YOUR GOAL –
Quote every one of the lines below verbatim, preserving their order.
################
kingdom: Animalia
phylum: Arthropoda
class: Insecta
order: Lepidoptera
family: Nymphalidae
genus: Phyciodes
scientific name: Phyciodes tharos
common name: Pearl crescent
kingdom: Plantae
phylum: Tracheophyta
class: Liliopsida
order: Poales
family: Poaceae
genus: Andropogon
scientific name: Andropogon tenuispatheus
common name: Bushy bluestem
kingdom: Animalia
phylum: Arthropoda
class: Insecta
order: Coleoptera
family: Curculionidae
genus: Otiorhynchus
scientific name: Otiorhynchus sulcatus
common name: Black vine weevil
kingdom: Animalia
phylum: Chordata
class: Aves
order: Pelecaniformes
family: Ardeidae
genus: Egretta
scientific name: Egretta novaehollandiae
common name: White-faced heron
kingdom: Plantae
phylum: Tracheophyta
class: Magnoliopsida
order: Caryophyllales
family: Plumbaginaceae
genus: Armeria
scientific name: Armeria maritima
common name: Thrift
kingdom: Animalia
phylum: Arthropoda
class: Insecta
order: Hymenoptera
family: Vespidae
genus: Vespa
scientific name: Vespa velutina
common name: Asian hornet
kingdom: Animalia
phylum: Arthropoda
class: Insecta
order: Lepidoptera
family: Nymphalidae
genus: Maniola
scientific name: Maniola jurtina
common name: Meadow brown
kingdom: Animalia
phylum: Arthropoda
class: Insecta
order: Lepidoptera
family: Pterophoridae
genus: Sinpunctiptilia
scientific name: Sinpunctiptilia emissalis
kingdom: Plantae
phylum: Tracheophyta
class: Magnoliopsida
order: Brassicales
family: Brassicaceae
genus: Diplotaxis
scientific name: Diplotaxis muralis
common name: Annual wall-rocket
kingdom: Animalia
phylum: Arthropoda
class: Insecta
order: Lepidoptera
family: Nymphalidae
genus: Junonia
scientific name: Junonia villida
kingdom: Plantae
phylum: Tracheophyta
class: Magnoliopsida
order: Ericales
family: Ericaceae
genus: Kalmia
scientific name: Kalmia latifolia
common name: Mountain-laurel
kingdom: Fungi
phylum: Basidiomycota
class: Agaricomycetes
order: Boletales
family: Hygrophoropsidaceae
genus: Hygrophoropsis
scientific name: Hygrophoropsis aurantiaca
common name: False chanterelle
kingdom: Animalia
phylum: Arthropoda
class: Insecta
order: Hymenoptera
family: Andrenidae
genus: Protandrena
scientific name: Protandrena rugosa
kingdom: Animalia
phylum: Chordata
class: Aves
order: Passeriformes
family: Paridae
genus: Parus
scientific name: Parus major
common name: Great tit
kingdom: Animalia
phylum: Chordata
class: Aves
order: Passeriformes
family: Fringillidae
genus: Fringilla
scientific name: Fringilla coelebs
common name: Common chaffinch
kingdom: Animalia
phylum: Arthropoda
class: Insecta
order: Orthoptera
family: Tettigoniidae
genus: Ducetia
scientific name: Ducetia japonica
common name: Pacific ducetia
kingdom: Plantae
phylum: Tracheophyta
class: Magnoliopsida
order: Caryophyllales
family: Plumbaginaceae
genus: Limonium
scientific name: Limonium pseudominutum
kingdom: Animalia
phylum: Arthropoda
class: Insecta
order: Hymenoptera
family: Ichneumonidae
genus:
################
EXPECTED ANSWER –
kingdom: Animalia
phylum: Arthropoda
class: Insecta
order: Lepidoptera
family: Nymphalidae
genus: Phyciodes
scientific name: Phyciodes tharos
common name: Pearl crescent
kingdom: Plantae
phylum: Tracheophyta
class: Liliopsida
order: Poales
family: Poaceae
genus: Andropogon
scientific name: Andropogon tenuispatheus
common name: Bushy bluestem
kingdom: Animalia
phylum: Arthropoda
class: Insecta
order: Coleoptera
family: Curculionidae
genus: Otiorhynchus
scientific name: Otiorhynchus sulcatus
common name: Black vine weevil
kingdom: Animalia
phylum: Chordata
class: Aves
order: Pelecaniformes
family: Ardeidae
genus: Egretta
scientific name: Egretta novaehollandiae
common name: White-faced heron
kingdom: Plantae
phylum: Tracheophyta
class: Magnoliopsida
order: Caryophyllales
family: Plumbaginaceae
genus: Armeria
scientific name: Armeria maritima
common name: Thrift
kingdom: Animalia
phylum: Arthropoda
class: Insecta
order: Hymenoptera
family: Vespidae
genus: Vespa
scientific name: Vespa velutina
common name: Asian hornet
kingdom: Animalia
phylum: Arthropoda
class: Insecta
order: Lepidoptera
family: Nymphalidae
genus: Maniola
scientific name: Maniola jurtina
common name: Meadow brown
kingdom: Animalia
phylum: Arthropoda
class: Insecta
order: Lepidoptera
family: Pterophoridae
genus: Sinpunctiptilia
scientific name: Sinpunctiptilia emissalis
kingdom: Plantae
phylum: Tracheophyta
class: Magnoliopsida
order: Brassicales
family: Brassicaceae
genus: Diplotaxis
scientific name: Diplotaxis muralis
common name: Annual wall-rocket
kingdom: Animalia
phylum: Arthropoda
class: Insecta
order: Lepidoptera
family: Nymphalidae
genus: Junonia
scientific name: Junonia villida
kingdom: Plantae
phylum: Tracheophyta
class: Magnoliopsida
order: Ericales
family: Ericaceae
genus: Kalmia
scientific name: Kalmia latifolia
common name: Mountain-laurel
kingdom: Fungi
phylum: Basidiomycota
class: Agaricomycetes
order: Boletales
family: Hygrophoropsidaceae
genus: Hygrophoropsis
scientific name: Hygrophoropsis aurantiaca
common name: False chanterelle
kingdom: Animalia
phylum: Arthropoda
class: Insecta
order: Hymenoptera
family: Andrenidae
genus: Protandrena
scientific name: Protandrena rugosa
kingdom: Animalia
phylum: Chordata
class: Aves
order: Passeriformes
family: Paridae
genus: Parus
scientific name: Parus major
common name: Great tit
kingdom: Animalia
phylum: Chordata
class: Aves
order: Passeriformes
family: Fringillidae
genus: Fringilla
scientific name: Fringilla coelebs
common name: Common chaffinch
kingdom: Animalia
phylum: Arthropoda
class: Insecta
order: Orthoptera
family: Tettigoniidae
genus: Ducetia
scientific name: Ducetia japonica
common name: Pacific ducetia
kingdom: Plantae
phylum: Tracheophyta
class: Magnoliopsida
order: Caryophyllales
family: Plumbaginaceae
genus: Limonium
scientific name: Limonium pseudominutum
kingdom: Animalia
phylum: Arthropoda
class: Insecta
order: Hymenoptera
family: Ichneumonidae
genus:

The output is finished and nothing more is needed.